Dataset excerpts
-------

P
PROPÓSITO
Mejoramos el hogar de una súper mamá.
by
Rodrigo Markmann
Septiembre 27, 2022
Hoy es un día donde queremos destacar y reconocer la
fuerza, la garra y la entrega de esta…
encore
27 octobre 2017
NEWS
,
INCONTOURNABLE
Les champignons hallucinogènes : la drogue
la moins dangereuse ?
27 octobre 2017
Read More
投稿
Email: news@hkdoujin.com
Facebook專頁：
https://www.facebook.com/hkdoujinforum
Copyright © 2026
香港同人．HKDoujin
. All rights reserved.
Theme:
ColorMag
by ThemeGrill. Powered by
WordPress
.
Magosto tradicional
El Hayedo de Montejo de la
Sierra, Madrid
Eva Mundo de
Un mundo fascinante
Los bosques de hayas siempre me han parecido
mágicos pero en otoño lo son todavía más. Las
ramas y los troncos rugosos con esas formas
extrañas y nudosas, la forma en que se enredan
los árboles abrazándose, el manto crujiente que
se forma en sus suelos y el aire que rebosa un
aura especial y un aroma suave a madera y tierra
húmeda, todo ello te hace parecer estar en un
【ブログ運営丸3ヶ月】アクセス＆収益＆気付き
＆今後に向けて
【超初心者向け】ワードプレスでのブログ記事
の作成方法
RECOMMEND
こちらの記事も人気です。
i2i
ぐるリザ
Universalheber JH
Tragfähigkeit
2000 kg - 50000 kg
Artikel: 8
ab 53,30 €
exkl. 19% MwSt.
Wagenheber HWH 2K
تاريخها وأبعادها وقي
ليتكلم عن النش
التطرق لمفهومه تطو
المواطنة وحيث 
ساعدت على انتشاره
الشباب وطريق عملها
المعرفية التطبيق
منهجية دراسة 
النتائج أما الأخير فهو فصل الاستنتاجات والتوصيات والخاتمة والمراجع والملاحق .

-------

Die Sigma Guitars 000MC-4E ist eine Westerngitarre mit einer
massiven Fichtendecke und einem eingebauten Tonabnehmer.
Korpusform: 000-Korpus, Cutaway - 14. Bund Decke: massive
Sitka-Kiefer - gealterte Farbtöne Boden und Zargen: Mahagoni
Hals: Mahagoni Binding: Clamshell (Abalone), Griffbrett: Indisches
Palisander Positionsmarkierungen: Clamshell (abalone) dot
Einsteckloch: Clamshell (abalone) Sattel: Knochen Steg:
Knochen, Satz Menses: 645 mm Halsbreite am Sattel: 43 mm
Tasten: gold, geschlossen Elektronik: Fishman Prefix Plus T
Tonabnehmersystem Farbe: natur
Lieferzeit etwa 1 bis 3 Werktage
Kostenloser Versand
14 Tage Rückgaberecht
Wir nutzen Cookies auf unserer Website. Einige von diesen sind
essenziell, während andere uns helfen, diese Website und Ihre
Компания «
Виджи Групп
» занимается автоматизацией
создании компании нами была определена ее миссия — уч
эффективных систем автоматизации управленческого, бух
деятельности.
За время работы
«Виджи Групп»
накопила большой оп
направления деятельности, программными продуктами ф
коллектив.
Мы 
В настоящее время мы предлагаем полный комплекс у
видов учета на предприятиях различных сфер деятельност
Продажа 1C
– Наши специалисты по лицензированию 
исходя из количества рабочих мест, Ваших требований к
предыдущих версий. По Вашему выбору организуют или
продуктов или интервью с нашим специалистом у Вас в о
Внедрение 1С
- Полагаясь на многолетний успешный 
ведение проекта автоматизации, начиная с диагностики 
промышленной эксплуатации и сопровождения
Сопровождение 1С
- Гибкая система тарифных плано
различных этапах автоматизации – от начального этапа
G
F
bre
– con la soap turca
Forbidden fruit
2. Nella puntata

-------

* Brief
Could you return exactly the stretch of the data above that starts at the line with "Sitka-Kiefer - gealterte" and ends at the line with "2. Nella puntata", both lines included?

* Reply
Sitka-Kiefer - gealterte Farbtöne Boden und Zargen: Mahagoni
Hals: Mahagoni Binding: Clamshell (Abalone), Griffbrett: Indisches
Palisander Positionsmarkierungen: Clamshell (abalone) dot
Einsteckloch: Clamshell (abalone) Sattel: Knochen Steg:
Knochen, Satz Menses: 645 mm Halsbreite am Sattel: 43 mm
Tasten: gold, geschlossen Elektronik: Fishman Prefix Plus T
Tonabnehmersystem Farbe: natur
Lieferzeit etwa 1 bis 3 Werktage
Kostenloser Versand
14 Tage Rückgaberecht
Wir nutzen Cookies auf unserer Website. Einige von diesen sind
essenziell, während andere uns helfen, diese Website und Ihre
Компания «
Виджи Групп
» занимается автоматизацией
создании компании нами была определена ее миссия — уч
эффективных систем автоматизации управленческого, бух
деятельности.
За время работы
«Виджи Групп»
накопила большой оп
направления деятельности, программными продуктами ф
коллектив.
Мы 
В настоящее время мы предлагаем полный комплекс у
видов учета на предприятиях различных сфер деятельност
Продажа 1C
– Наши специалисты по лицензированию 
исходя из количества рабочих мест, Ваших требований к
предыдущих версий. По Вашему выбору организуют или
продуктов или интервью с нашим специалистом у Вас в о
Внедрение 1С
- Полагаясь на многолетний успешный 
ведение проекта автоматизации, начиная с диагностики 
промышленной эксплуатации и сопровождения
Сопровождение 1С
- Гибкая система тарифных плано
различных этапах автоматизации – от начального этапа
G
F
bre
– con la soap turca
Forbidden fruit
2. Nella puntata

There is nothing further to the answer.